» Exercise aim:
Select and copy each line in the rows below that contains the string "ออนไลน". Matching is case-sensitive.

» Data section:
= Beginning of Section =

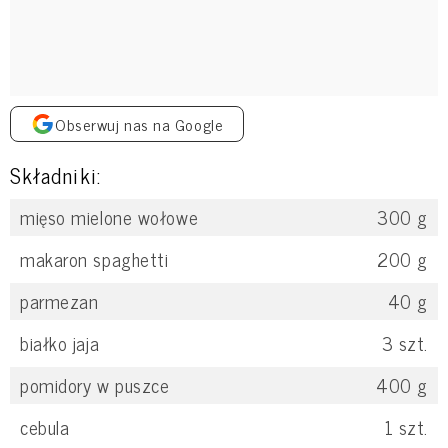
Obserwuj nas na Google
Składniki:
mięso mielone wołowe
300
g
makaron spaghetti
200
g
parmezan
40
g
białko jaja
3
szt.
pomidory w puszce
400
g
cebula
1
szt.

= End of Section =
= Beginning of Section =

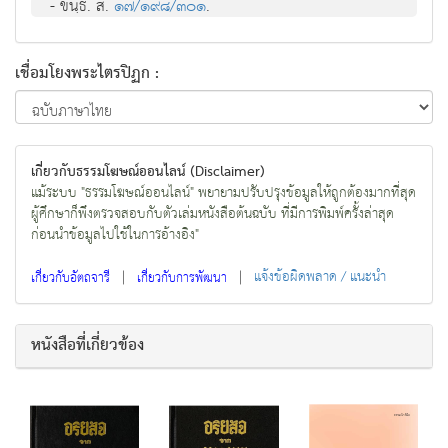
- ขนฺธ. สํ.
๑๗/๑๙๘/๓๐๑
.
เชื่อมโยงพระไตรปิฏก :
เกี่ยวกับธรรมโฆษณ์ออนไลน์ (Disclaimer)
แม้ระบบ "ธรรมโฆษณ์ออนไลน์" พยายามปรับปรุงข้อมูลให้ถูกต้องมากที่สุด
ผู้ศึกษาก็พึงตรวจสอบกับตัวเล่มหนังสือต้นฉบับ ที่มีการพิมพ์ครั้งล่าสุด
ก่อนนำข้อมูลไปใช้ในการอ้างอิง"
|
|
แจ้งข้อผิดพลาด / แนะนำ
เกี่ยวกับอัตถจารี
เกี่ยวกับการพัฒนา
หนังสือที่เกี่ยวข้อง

= End of Section =
= Beginning of Section =

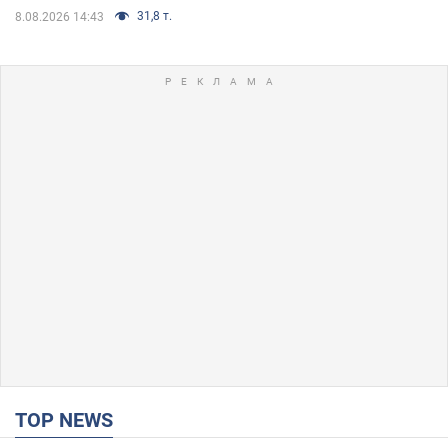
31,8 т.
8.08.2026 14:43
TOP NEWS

= End of Section =

» Exercise answer:
เกี่ยวกับธรรมโฆษณ์ออนไลน์ (Disclaimer)
แม้ระบบ "ธรรมโฆษณ์ออนไลน์" พยายามปรับปรุงข้อมูลให้ถูกต้องมากที่สุด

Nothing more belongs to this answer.